**GIVEN TEXT**
>>>>

The steps your landlord must follow
Confirm the sale changes nothing about your lease
When the property sells, your tenancy comes with it, so the buyer steps into the old landlord's shoes and is bound by your existing rental agreement. Your rent stays the same, your lease runs to the end, and you keep every right you had before. You don't sign a new lease, and you don't owe a new deposit.
Know the rules for showings
The landlord can show your unit to people thinking about buying it, but not whenever they feel like it. They have to give you written notice at least 24 hours before, and the notice has to say the day and a time between 8 a.m. and 8 p.m. A text or email doesn't count as proper notice. You don't have to leave during a showing, and you don't have to tidy up or stage the place.
Watch for an N12, and only an N12
A sale can lead to you moving in one case: the buyer, a close family member, or a caregiver genuinely plans to live in your unit, and the building has three units or fewer. If so, the landlord gives you a Form N12 with at least 60 days notice, ending on the last day of a rental period. Any other reason tied to the sale is not valid.

<<<<

**WHAT YOU WILL DO**
• a. In the text on renting when a property is sold, how much written notice must the landlord give before showing the unit?
• b. Extend the text on renting when a property is sold, picking up right after its last sentence.

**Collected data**
>>>>

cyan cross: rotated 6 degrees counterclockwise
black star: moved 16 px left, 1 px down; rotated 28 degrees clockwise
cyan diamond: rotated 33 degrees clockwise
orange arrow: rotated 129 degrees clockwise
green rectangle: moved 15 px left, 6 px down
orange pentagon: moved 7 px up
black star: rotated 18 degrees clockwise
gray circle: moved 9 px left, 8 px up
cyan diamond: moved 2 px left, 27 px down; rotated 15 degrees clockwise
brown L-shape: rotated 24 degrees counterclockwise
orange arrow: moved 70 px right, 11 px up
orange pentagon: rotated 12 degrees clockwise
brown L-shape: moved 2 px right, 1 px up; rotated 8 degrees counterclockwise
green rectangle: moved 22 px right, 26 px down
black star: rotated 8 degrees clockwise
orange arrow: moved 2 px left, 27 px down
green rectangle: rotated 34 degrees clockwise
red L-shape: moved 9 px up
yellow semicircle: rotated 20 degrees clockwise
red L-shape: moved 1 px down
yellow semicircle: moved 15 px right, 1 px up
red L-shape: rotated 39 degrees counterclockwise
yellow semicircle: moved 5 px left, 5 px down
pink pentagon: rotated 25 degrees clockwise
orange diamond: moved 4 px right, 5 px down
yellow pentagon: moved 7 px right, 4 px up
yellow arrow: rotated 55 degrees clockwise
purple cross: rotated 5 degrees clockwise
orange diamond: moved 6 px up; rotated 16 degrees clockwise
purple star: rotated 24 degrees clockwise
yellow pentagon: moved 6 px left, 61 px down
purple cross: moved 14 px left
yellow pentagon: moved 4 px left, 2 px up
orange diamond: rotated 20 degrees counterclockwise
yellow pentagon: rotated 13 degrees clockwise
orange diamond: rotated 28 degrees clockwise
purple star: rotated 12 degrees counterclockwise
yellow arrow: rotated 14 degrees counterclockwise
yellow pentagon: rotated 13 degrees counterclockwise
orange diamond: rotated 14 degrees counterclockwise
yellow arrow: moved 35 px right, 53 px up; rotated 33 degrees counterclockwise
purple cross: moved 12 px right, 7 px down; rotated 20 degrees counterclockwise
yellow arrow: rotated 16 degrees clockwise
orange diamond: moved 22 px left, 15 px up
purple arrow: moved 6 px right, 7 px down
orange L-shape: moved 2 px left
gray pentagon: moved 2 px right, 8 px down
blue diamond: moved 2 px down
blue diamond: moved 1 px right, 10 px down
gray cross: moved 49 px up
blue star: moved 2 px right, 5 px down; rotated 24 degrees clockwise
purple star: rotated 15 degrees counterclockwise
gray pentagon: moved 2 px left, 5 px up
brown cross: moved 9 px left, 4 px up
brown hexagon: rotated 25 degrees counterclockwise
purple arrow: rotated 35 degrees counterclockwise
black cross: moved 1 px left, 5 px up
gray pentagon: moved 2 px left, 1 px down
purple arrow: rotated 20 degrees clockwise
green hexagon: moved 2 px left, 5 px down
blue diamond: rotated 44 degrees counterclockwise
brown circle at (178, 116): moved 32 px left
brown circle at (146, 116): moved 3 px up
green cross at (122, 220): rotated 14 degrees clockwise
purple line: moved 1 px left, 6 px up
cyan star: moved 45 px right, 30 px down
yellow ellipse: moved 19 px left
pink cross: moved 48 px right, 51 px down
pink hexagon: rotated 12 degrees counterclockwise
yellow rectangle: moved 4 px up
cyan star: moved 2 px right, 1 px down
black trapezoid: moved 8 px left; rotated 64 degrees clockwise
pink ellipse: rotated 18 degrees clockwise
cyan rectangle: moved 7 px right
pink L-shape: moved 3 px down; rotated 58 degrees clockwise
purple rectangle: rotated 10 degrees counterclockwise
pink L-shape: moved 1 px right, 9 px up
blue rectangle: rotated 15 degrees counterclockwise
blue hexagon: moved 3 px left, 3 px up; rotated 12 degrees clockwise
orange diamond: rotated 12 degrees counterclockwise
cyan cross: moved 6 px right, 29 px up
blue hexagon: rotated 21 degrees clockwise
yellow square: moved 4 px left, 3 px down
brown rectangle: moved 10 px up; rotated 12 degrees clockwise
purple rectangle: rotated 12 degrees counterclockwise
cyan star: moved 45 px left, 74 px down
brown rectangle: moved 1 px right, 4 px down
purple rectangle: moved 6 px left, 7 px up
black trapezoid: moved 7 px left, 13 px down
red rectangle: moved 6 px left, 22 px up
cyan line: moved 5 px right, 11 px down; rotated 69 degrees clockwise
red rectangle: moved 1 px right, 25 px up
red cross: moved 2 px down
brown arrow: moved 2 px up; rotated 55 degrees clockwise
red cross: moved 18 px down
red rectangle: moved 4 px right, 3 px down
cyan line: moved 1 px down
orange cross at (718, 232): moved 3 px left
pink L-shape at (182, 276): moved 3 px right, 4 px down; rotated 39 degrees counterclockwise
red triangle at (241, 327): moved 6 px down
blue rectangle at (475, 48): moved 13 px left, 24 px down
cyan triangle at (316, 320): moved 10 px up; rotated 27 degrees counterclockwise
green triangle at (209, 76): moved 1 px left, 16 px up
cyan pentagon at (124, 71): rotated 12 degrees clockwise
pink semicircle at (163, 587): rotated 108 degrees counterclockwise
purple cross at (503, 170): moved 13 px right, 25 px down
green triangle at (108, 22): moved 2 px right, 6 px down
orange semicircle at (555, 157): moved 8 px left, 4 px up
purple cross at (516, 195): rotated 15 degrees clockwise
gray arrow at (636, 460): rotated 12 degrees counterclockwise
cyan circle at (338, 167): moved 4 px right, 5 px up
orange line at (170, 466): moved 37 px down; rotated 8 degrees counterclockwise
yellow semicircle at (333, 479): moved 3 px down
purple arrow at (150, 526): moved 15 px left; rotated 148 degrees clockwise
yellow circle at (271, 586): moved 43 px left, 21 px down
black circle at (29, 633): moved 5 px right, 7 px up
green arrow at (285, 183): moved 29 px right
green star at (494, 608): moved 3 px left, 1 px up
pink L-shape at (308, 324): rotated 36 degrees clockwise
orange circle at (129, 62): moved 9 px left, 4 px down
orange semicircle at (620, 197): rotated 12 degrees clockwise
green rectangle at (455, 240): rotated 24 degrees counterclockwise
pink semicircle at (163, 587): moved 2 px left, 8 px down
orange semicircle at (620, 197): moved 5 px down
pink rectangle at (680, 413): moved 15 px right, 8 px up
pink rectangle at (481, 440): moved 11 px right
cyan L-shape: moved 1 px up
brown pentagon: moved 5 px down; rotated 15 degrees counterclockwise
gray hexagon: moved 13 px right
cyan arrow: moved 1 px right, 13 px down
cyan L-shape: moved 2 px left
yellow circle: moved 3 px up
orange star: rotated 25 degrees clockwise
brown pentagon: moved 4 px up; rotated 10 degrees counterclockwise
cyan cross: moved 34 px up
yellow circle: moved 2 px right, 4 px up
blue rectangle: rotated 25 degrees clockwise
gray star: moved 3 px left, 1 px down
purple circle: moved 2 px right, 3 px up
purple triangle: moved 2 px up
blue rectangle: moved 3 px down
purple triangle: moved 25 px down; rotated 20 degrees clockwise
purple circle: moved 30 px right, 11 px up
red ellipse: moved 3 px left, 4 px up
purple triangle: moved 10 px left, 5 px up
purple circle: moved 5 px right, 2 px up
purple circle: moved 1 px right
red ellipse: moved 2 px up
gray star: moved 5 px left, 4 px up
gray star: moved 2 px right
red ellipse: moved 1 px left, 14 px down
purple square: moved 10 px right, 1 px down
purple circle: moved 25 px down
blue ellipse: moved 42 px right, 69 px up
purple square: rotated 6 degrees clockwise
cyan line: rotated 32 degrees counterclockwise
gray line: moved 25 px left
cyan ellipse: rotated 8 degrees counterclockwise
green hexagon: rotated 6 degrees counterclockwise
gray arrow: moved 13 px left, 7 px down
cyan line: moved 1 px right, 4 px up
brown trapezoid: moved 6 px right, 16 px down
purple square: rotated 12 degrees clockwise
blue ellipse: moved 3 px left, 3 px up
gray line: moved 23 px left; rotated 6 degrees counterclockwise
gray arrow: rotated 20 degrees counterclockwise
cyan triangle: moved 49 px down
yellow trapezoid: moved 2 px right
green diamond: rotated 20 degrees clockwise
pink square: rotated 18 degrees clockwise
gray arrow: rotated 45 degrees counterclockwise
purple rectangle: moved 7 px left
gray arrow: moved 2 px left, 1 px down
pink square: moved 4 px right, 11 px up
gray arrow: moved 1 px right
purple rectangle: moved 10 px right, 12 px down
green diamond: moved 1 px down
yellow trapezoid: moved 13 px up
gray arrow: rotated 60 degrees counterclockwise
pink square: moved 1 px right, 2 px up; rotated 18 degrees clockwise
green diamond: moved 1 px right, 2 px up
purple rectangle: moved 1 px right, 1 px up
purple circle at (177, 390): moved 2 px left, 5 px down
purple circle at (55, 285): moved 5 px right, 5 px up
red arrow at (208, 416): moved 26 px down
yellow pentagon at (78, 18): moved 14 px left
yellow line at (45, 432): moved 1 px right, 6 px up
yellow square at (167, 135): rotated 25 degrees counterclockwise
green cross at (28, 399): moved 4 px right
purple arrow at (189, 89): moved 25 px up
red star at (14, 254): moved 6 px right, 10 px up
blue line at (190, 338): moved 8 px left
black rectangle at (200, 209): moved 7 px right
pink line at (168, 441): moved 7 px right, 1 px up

<<<<

**ANSWER LIST**
• a. At least 24 hours.

• b.
Check that they paid you and filled it out right
With a proper N12 for a buyer moving in, you're owed one month's rent as compensation, and it has to reach you by the termination date on the notice. If they don't pay, the Board can't evict you. Read the form for the buyer's name and the reason, and confirm the building really has three units or fewer, because more than three means the N12 doesn't apply.
You leave only if the Board orders it
An N12 is a notice, not an eviction. If you don't agree or don't move, the landlord has to apply to the Landlord and Tenant Board on a Form L2 and win a hearing. If the buyer never moves in, or moves out fast and re-lists the place, that points to bad faith. You can file a T5 within a year and claim up to 12 months of rent.
What to do next
- Don't move out just because the place is listed or sold. A sale is not an eviction.
- Keep paying your rent to whoever the landlord is, before and after the sale.
- Get the new owner's name and contact in writing once the sale closes.
- For any showing, expect written notice at least 24 hours ahead, for a time between 8 a.m. and 8 p.m.
- If you get a Form N12, check the building has 3 units or fewer, or it does not apply to you.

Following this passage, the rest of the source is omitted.